Accountable Pharmacist and Lead Pharmacist for Manufacturing
| Dyddiad hysbysebu: | 11 Mehefin 2025 |
|---|---|
| Cyflog: | Heb ei nodi |
| Gwybodaeth ychwanegol am y cyflog: | Negotiable |
| Oriau: | Llawn Amser |
| Dyddiad cau: | 25 Mehefin 2025 |
| Lleoliad: | Old Road, Headington, Oxford, OX3 7LE |
| Cwmni: | NHS Jobs |
| Math o swydd: | Parhaol |
| Cyfeirnod swydd: | C9321-25-0746 |
Crynodeb
See attached job description with person specification for the full details. Please do take time to read the requirements of the role. The main responsibilities of this role are to provide the leadership and management to deliver aseptically prepared and manufactured medicines to patients whether as part of clinical trials or specialist care. You will be the Accountable Pharmacist for the Clinical Trials Aseptic Services (CTAS) and responsible for the management and service development of medicines manufactured under the Manufacturing Specials (MS) license. As the Accountable Pharmacist for CTAS, you will be responsible for the management, leadership and co-ordination of the unlicensed Clinical Trials Aseptic Services unit which provides injectable Investigational Medicinal Products, Advanced Therapy Medicinal Products (ATMPs) and selected high risk injectable medicines to all divisions within the Trust.
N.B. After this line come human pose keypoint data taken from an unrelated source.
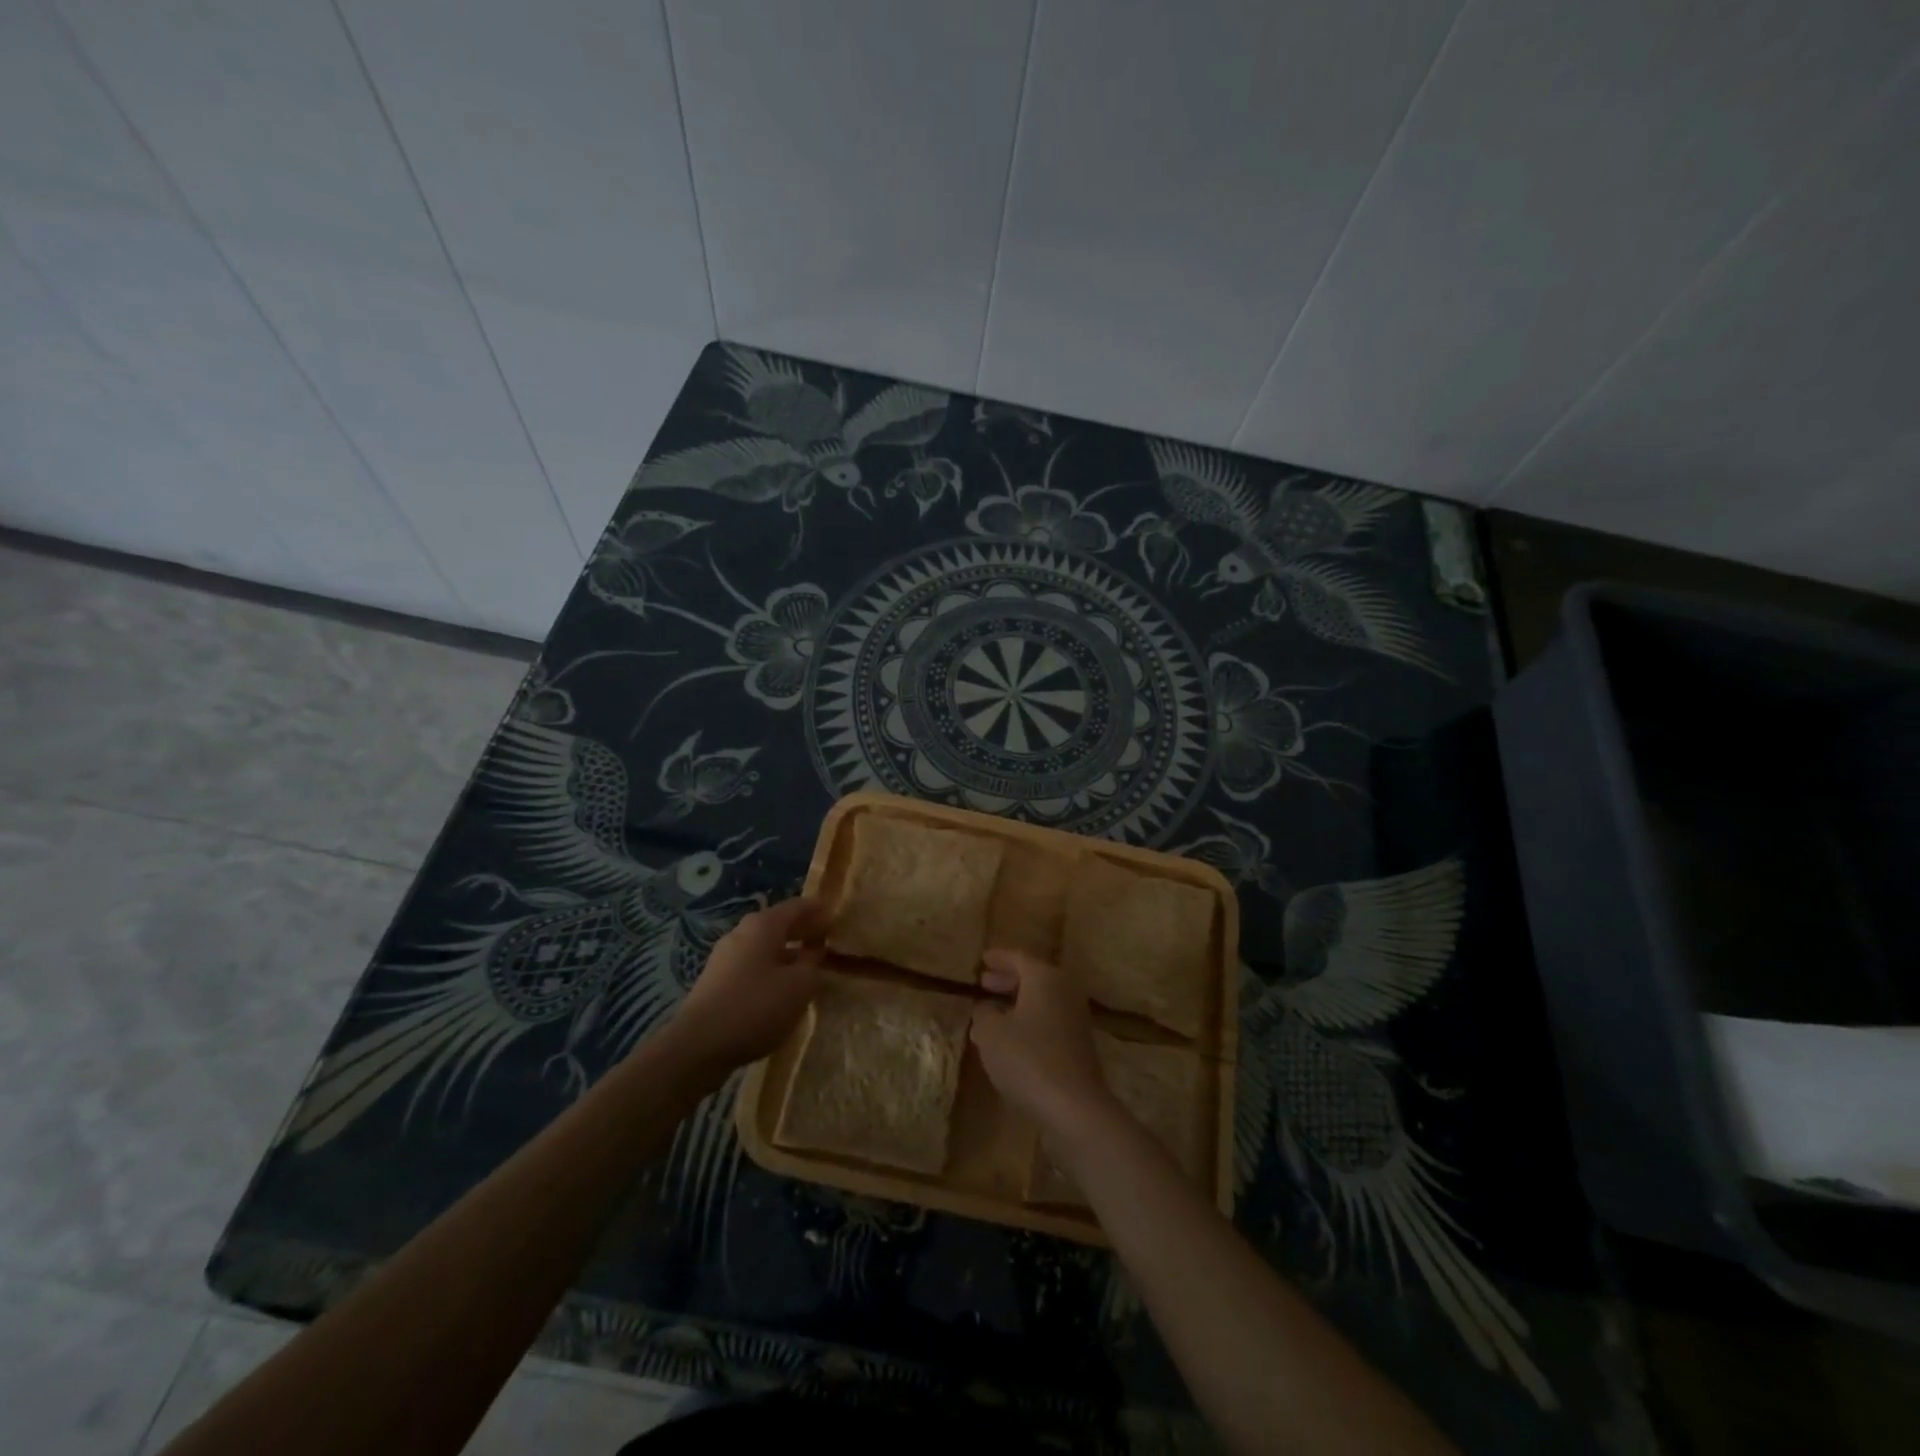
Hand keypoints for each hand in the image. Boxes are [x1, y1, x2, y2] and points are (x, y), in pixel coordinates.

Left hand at [666, 897, 826, 1073]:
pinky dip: (771, 969)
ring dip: (788, 952)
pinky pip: (752, 965)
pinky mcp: (716, 982)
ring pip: (764, 947)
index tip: (837, 920)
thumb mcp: (799, 986)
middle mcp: (742, 933)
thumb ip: (812, 965)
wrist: (698, 1045)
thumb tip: (813, 954)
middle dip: (803, 930)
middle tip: (826, 940)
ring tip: (808, 967)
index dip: (819, 911)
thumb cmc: (756, 1007)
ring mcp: (725, 957)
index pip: (797, 906)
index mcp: (763, 925)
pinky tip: (781, 989)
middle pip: (778, 924)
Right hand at [969, 949, 1110, 1134]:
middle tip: (985, 982)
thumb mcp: (991, 1033)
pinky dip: (1028, 1021)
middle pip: (1033, 977)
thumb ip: (984, 1014)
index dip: (998, 958)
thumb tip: (987, 1008)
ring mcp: (1075, 1018)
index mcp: (1045, 977)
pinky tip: (1010, 1039)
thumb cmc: (1027, 1058)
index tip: (982, 959)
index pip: (1018, 958)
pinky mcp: (1079, 1044)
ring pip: (1041, 1000)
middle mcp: (1064, 990)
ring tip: (991, 1012)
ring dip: (1016, 1003)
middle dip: (1007, 980)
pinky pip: (1048, 1020)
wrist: (1074, 1105)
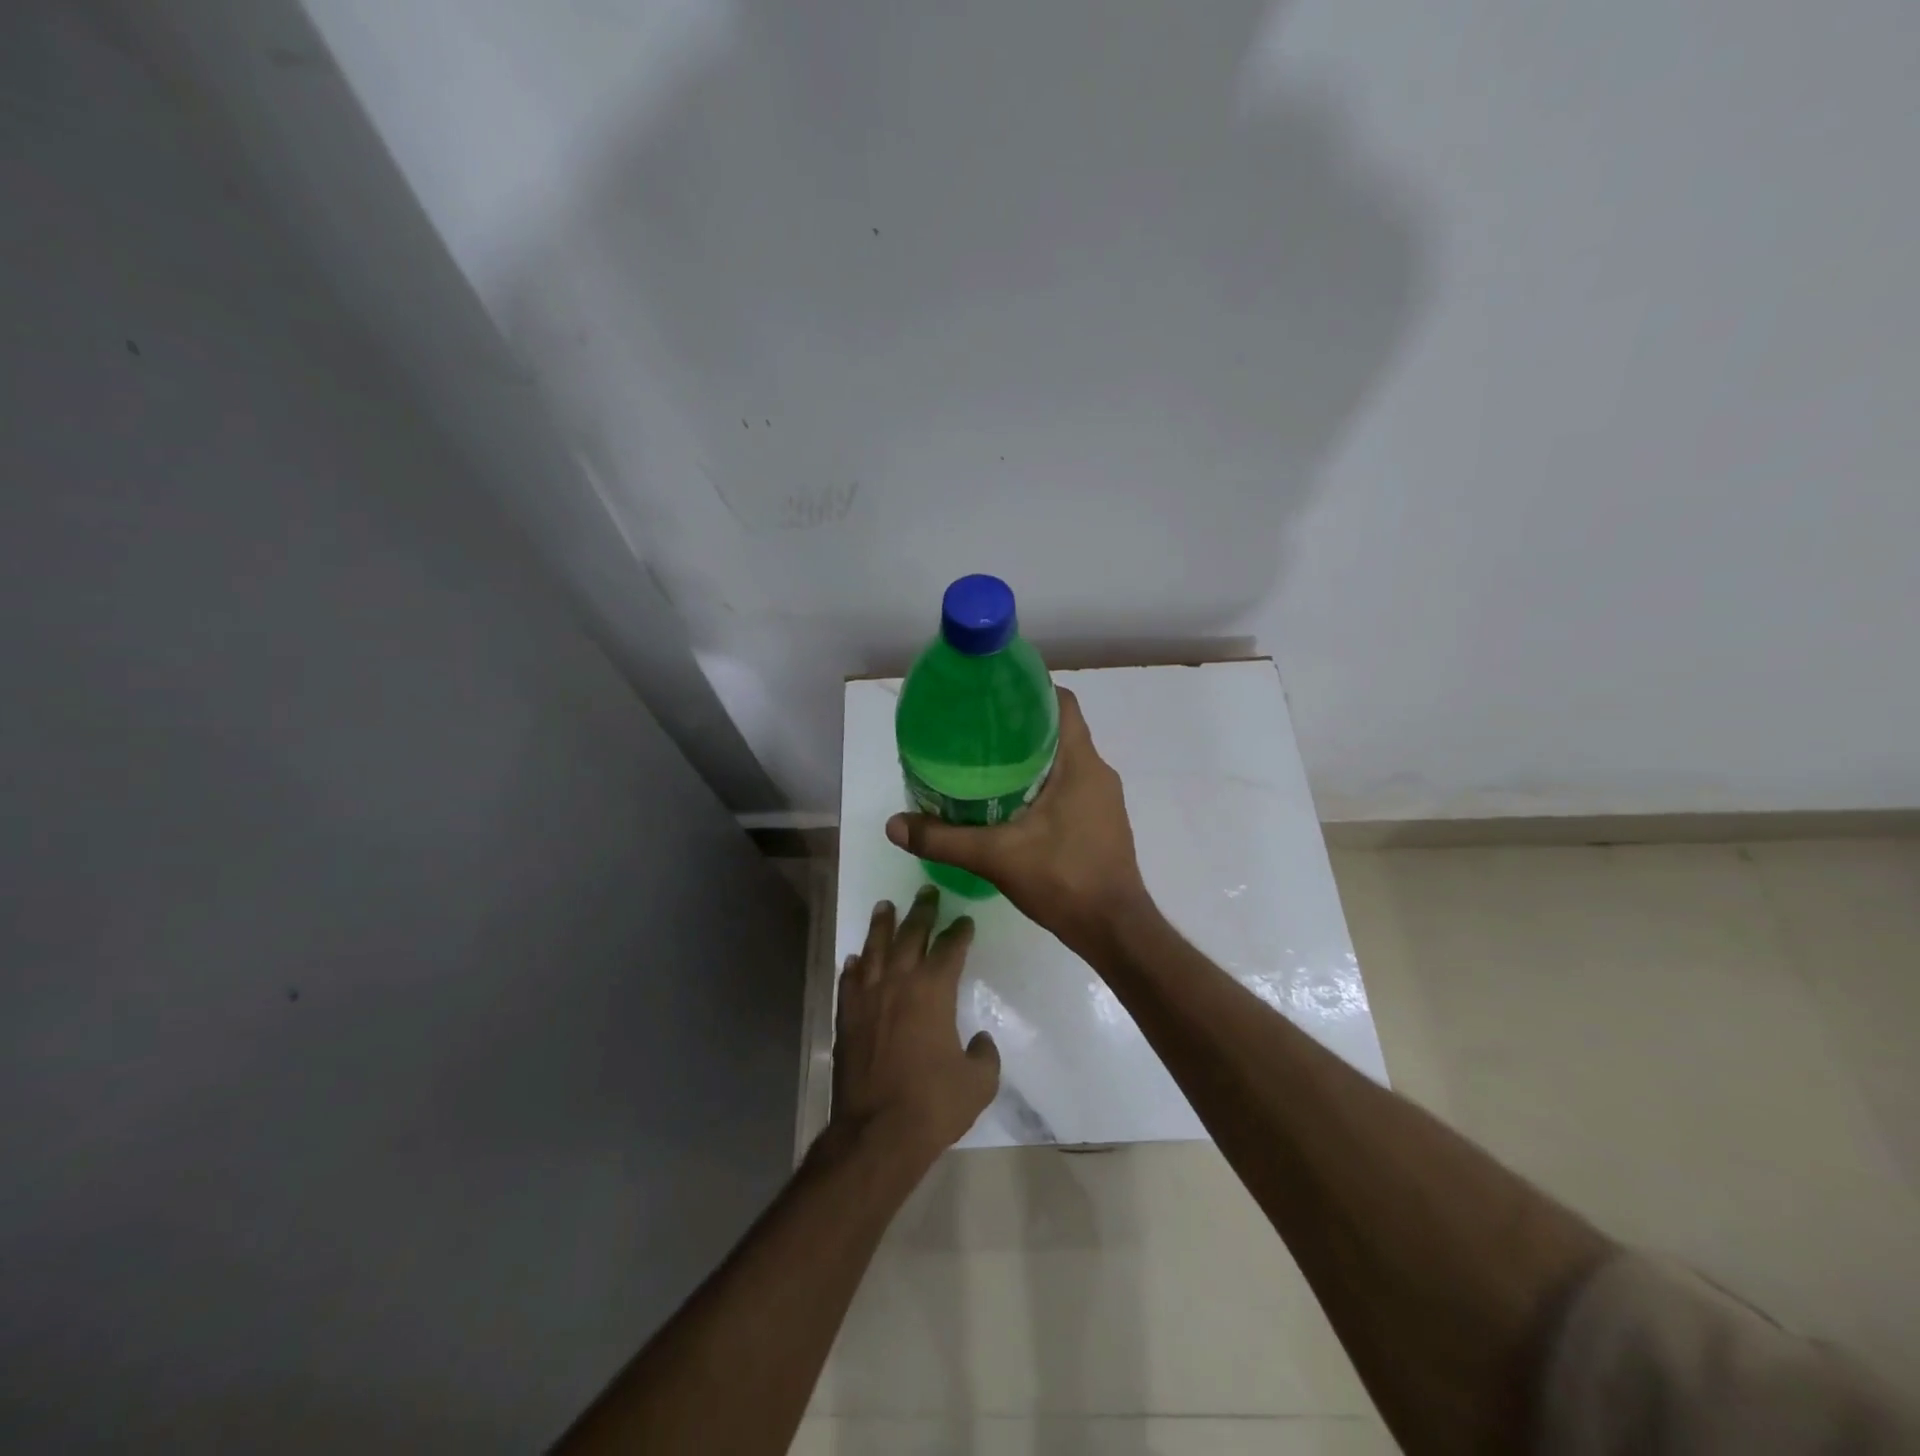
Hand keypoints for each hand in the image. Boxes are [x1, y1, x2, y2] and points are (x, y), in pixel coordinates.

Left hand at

You will release aseptic doses, train staff, lead and further develop the quality system, worksheet and labelling systems.The Radiopharmacy & Hyperpolarising Gas Unit hold Manufacturing Specials (MS) Licences and are regulated by the Medicines and Healthcare Products Regulatory Agency (MHRA), you will line manage the Production Manager(s) named on the licences and ensure the service is run in compliance with current Good Manufacturing Practice (GMP). You will release medicines under these license(s). You will be responsible for the interpretation of complex national and international legislation, applying this to assure the quality of the medicines dispensed and manufactured, whether as part of a clinical trial or standard of care. You will work closely with colleagues to ensure that clinical trials of IMPs are set-up in accordance with sponsor requirements and align with UK, trust and pharmacy best practices. You will act as a role model and source of expert advice for pharmacy and clinical staff across the Trust in relation to aseptic preparation and production conforming to all appropriate legal requirements and professional guidelines. You will act to ensure the safety of the patient and their experience remains at the centre of the service provided, while supporting the well-being of staff across their teams. A key part of the role will be supporting the building and commissioning of a new CTAS facility to further enable its extensive research portfolio.